Joint position lists

*** Block opens ***

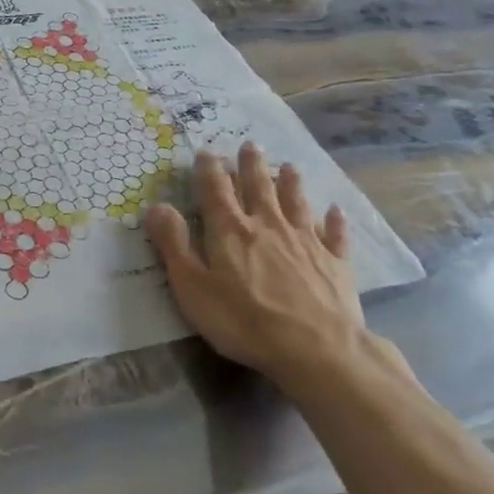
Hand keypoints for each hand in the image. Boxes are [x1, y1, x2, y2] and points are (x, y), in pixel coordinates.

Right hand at [144, 144, 411, 402]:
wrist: (316, 348)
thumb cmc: (244, 321)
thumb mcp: (193, 287)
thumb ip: (174, 245)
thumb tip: (157, 206)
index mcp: (231, 230)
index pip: (216, 190)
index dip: (210, 169)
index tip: (207, 151)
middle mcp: (268, 225)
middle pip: (259, 187)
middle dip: (251, 165)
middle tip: (250, 145)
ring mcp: (306, 241)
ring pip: (296, 202)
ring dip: (291, 182)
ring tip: (288, 166)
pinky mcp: (335, 262)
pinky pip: (334, 234)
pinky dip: (333, 220)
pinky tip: (335, 210)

*** Block closes ***

Instructions for the task => Using only the data above, copy out the lines that include the word "index".

Exercise answer =>
index mcp: (231, 230)
index pip: (216, 190)
index dip: (210, 169)
index tip: (207, 151)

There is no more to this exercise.